# Just say yes or tell me what i need.



## h8stoplights (Sep 12, 2005)

b14...

kyb agx Struts/Shocks 
tein s tech 1.5 drop all around



k?
AND, is it going to look like the picture on the s tech(yes i have 17")
www.tein.com/ti/img/kp162.jpg


----------



## psuLemon (Apr 23, 2003)

h8stoplights said:


> b14...
> 
> kyb agx Struts/Shocks
> tein s tech 1.5 drop all around
> ...


good setup, drop similar to pic you showed especially with 17's


----------



## apachewoolf (Mar 7, 2004)

how much would a set up like that cost?


----------



## h8stoplights (Sep 12, 2005)

Shop around, the cheapest im looking at is 700-800 the s-techs are only 150 shipped on ebay and kybs are 150 front 138 back x2


----------



## apachewoolf (Mar 7, 2004)

h8stoplights said:


> Shop around, the cheapest im looking at is 700-800 the s-techs are only 150 shipped on ebay and kybs are 150 front 138 back x2


 and that would be all I need to safely drop my car? I'm not looking for something good for drifting or racing just a comfortable ride for a daily driver


----------



## manuelga (Dec 14, 2003)

Shorter Bumpstops & Rear Shock Mounts from Andreas Miko.
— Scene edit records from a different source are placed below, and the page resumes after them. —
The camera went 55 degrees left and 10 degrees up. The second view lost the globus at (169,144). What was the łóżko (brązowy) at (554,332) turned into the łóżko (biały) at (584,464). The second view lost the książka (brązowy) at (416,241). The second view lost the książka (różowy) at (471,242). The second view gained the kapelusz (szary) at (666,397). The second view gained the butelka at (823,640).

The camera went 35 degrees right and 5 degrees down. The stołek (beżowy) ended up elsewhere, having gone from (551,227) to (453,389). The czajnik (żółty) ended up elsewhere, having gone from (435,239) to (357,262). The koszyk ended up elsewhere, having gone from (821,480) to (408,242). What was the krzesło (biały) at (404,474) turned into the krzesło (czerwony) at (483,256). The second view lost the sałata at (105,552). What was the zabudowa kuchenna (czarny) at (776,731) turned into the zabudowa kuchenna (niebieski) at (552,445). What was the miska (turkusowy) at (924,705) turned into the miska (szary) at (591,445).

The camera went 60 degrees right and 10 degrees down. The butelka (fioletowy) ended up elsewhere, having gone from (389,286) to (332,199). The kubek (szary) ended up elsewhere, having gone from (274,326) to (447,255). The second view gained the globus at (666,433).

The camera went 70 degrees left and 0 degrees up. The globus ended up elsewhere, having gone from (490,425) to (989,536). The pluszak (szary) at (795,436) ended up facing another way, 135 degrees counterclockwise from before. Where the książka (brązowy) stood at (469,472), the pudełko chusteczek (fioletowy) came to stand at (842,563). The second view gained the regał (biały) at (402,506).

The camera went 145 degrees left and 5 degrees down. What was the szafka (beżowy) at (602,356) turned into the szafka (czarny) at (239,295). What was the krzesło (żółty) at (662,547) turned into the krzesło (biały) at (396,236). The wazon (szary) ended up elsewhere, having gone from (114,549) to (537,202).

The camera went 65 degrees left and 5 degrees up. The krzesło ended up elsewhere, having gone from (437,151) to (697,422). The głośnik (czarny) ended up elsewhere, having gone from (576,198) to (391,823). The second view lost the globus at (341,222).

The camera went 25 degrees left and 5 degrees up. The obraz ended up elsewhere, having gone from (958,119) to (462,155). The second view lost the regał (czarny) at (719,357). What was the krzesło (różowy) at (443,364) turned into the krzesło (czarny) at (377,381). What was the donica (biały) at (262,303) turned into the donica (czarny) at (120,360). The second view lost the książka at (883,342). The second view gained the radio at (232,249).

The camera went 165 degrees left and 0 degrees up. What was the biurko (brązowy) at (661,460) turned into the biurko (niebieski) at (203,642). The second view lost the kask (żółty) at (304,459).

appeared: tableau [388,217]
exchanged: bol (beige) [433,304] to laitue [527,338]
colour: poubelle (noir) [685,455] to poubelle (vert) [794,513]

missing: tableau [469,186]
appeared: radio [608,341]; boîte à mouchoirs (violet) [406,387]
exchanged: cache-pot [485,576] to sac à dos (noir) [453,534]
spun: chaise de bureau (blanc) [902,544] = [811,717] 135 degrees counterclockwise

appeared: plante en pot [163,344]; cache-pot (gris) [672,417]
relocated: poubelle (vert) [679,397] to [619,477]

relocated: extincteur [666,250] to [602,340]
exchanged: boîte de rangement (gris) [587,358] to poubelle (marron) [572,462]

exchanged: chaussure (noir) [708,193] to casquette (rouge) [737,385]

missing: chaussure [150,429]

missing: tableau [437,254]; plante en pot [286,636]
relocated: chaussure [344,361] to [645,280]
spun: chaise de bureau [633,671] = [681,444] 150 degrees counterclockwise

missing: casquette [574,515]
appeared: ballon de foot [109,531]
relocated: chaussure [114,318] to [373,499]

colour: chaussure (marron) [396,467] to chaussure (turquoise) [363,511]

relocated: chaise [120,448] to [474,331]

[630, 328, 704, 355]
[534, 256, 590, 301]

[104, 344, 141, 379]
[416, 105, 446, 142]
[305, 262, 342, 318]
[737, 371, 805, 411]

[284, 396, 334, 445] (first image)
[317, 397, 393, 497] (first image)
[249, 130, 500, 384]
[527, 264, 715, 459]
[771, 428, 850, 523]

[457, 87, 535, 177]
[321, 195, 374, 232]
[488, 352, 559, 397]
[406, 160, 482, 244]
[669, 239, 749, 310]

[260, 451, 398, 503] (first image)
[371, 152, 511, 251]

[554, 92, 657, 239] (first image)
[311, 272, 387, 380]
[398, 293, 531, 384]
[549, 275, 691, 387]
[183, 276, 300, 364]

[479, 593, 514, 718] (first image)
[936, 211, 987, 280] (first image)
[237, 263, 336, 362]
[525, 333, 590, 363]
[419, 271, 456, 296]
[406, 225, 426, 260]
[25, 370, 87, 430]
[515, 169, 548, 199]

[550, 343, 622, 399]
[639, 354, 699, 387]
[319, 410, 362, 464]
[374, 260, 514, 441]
+ DustCovers, you can get them at Autozone for a few Bucks a piece.


----------



## wes (Apr 30, 2002)

That is lower than 1.5" all around. If you are spending that much just get the Tein basics. They are hard to beat for the $$$.


----------



## pete? (Jul 6, 2004)

wes is right. dont think they suck because they arnt adjustable. it makes things so much nicer when they come prevalved for the spring rate. i wish mine had come that way. and it comes with bump stops and preassembled. so its a simple bolt in affair.


----------



## apachewoolf (Mar 7, 2004)

that's the tein basic dampers then? I can get them for about $850 shipped and besides getting a realignment it's a simple bolt on?


----------



## pete? (Jul 6, 2004)

it sure is. it goes like this. take off your wheels. now all you have to do is take off the 2 bolts per corner that attach the shock to the nuckle, now remove the 3 nuts on top of the strut towers and your done! if you really want to get into it, get a tap and die set and clean off all the hardware that you have removed and put a light film of anti seize on it to keep corrosion and rust off. then get an alignment and enjoy. :cheers: 

unless your dead set on alot of auto-x or even road racing <NOT steer racing) there is absolutly no need for bound/rebound adjustments......just gets confusing.


----------



## apachewoolf (Mar 7, 2004)

nope just want to have a decent ride without the huge wheel gaps


----------



## pete? (Jul 6, 2004)

apachewoolf said:


> nope just want to have a decent ride without the huge wheel gaps


tein basics will be you BEST bet, least amount of fuss, and best price i can garuntee it. you only have the adjustment where YOU want it........the height.


----------



## apachewoolf (Mar 7, 2004)

sweet thanks bro.been alot of help

somebody give that man some rep lol


----------